You don’t necessarily need to leave your native country to make a difference in somebody else’s life. Often, mission opportunities are geared toward people with limited time, offering them a chance to serve local people with specific needs, either in large or small cities.
There are also other opportunities that require more time and preparation, which results in a longer and more intense cultural immersion experience. The truth is, there are opportunities for mission service that cater to volunteers’ diverse needs. A recent mission fair during the 6th I Will Go event at Bahia Adventist College in Bahia, Brazil, sought to showcase many of these service options and match them with Adventist volunteers seeking to participate in missions in their own backyard or in other regions and even continents, event organizers said.
Inside the school’s Campus Coexistence Center, several mission agencies erected booths to show where and how they have made a difference, as they invited volunteers to sign up for their projects. One of these agencies was the LUSS Institute (Logistics Uniting Solidarity and Sustainability), which for three years has been working to build water cisterns and ensure food security through the use of family or community gardens. The institute also contributes to economic development through income-generating activities.
“We decided to focus our efforts on Piauí, which is one of the states [in Brazil] with the greatest needs. We have adopted 25 communities,” LUSS Institute president Guto Oliveira said. “Our goal is that people achieve independence, autonomy, and dignity,” he said.
Oliveira acknowledged the role of spirituality in the whole process. “Our goal is always to bring salvation to people. There is no use in improving their lives on this earth and ignoring their eternal life. Likewise, we can’t just talk about our hope while they are starving.”
Volunteer opportunities always take place during school holidays, when groups of 15 people spend 10 days constructing water cisterns in the region of São Raimundo Nonato. The volunteers have built 100 cisterns to date in 2022 alone.
Volunteer groups are formed on university campuses such as Bahia Adventist College and in local Adventist churches. Another successful strategy is to launch Instagram campaigns where people willing to volunteer can register. The next mission operation, set for January 2023, has already been filled to capacity and there are no open slots remaining, LUSS Institute leaders said.
“We perceive very relevant transformations in the [lives] of those who participate in a mission project,” Oliveira said. “Despite being in Brazil, the trip to the semiarid region of Piauí becomes a cross-cultural trip, since it is totally different from [how] most Brazilians live, especially in the South and Southeast regions. Everyone agrees that life is substantially different there.”
For those who want to go abroad, the Adventist Development and Relief Agency (ADRA) in South America offers four types of volunteer opportunities: local, emergency, connections trips, and extended service. In the first case, those who live near an ADRA project can dedicate themselves to the local project of their choice.

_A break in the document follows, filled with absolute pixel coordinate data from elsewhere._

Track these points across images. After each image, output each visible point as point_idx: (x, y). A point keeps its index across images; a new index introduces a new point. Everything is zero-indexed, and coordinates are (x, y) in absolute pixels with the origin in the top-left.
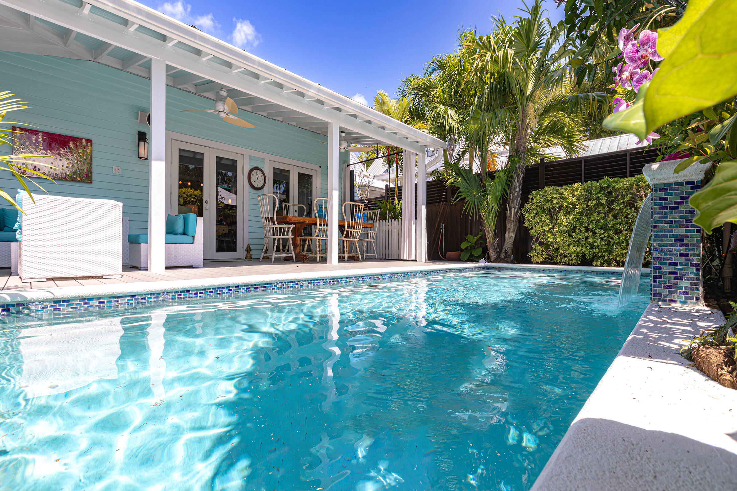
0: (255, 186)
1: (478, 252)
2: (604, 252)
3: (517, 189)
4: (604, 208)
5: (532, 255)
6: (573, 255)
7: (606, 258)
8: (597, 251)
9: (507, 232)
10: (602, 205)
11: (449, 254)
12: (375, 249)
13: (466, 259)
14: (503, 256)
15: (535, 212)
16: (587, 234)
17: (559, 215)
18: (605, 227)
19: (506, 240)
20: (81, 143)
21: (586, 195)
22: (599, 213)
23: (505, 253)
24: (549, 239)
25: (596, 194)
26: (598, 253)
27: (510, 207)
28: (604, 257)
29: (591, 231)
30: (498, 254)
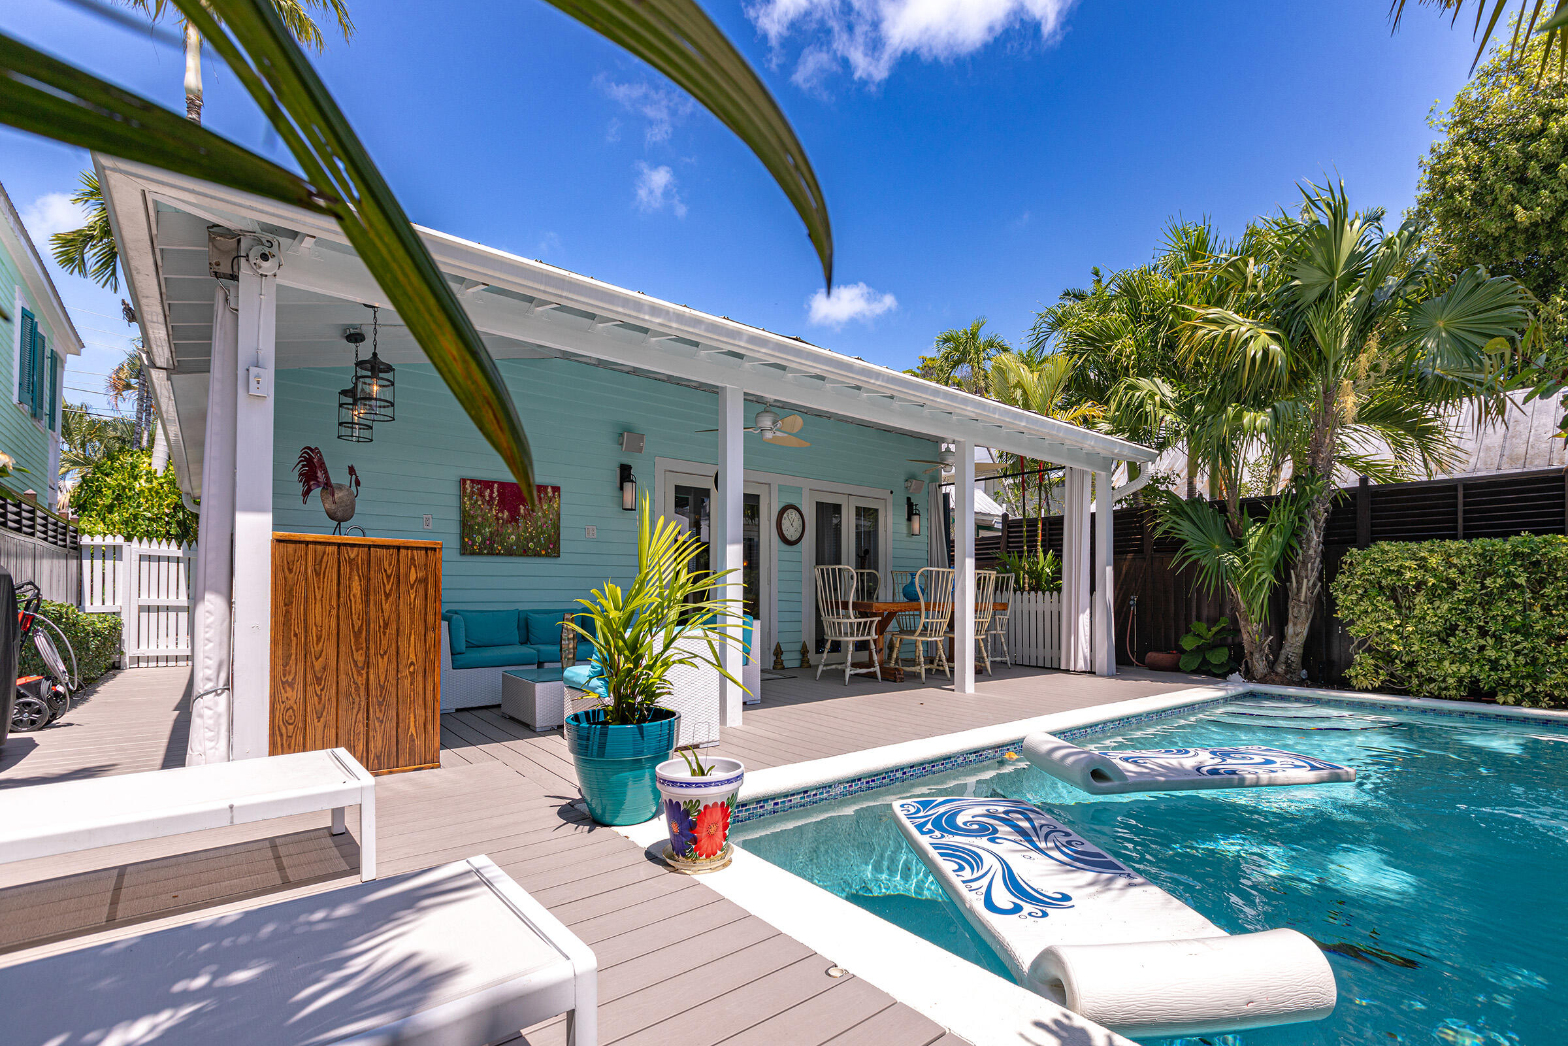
0: (789, 538)
1: (1220, 657)
2: (1523, 677)
3: (1314, 543)
4: (1523, 592)
5: (1353, 674)
6: (1451, 681)
7: (1527, 690)
8: (1507, 674)
9: (1290, 625)
10: (1517, 586)
11: (1152, 656)
12: (1005, 649)
13: (1193, 668)
14: (1280, 669)
15: (1360, 592)
16: (1482, 642)
17: (1417, 601)
18: (1525, 630)
19: (1289, 638)
20: (546, 494)
21: (1479, 565)
22: (1510, 602)
23: (1286, 663)
24: (1395, 647)
25: (1505, 566)
26: (1509, 680)
27: (1297, 576)
28: (1523, 687)
29: (1494, 636)
30: (1272, 665)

The second opportunity calls for volunteers with specific expertise, because in an emergency, there is no time to offer training. “The goal is for the volunteer to be trained beforehand, so they are ready to serve [in] specific situations,” Eric Leichner, ADRA’s emergency management coordinator in the South American Division, said. Volunteers can also achieve different levels, from basic to advanced, to follow a career path in that area. “We want those who like this type of service to grow,” Leichner said.
Connections tripsare short10-to-15-day mission initiatives in which participants visit a new country and get to know a new reality, work with the community itself, and even take some time to travel around. Participants can choose among the countries in the region, which include Argentina, Bolivia, Chile, Ecuador, Paraguay, Peru, Uruguay, and Brazil.
Finally, there are also extended mission opportunities that last from 6-12 months in partnership with Adventist Volunteer Service, which connects volunteers with specific projects. “We want volunteers to experience the work that ADRA accomplishes. Our goal is for them to understand better what we do, so they can choose to participate in other initiatives,” Leichner said.
From South America to the World
And for those who want to broaden horizons beyond their continent, Middle East University (MEU) has offered the possibility for South Americans to participate in an English as a second language program directly in Lebanon. “We want to make it easier for them to have more opportunities to serve,” Rafael Garcia from MEU said.
Garcia said that it is a decision that brings concrete results. “I was a pastor here in Brazil and wanted to serve, but I needed to learn English,” he said. “My dream was to work in the 10/40 Window,” the densely populated region of the world where Christianity has made the least inroads.
Garcia shared that he went to Lebanon, studied English there, and was invited to be a pastor in Egypt. “I worked there for a few years and later I was called to MEU, where I am currently serving as a chaplain,” he said. “Opportunities arose from knowing the language I learned.”
The advantage of studying in the Middle East, according to Garcia, is that students are already in the mission field, which facilitates the adaptation to local culture and customs. Many haven’t seen this opportunity yet, he said, perhaps because they don’t even know about the existence of Middle East University. “That’s why we’re [at the mission fair],” he said.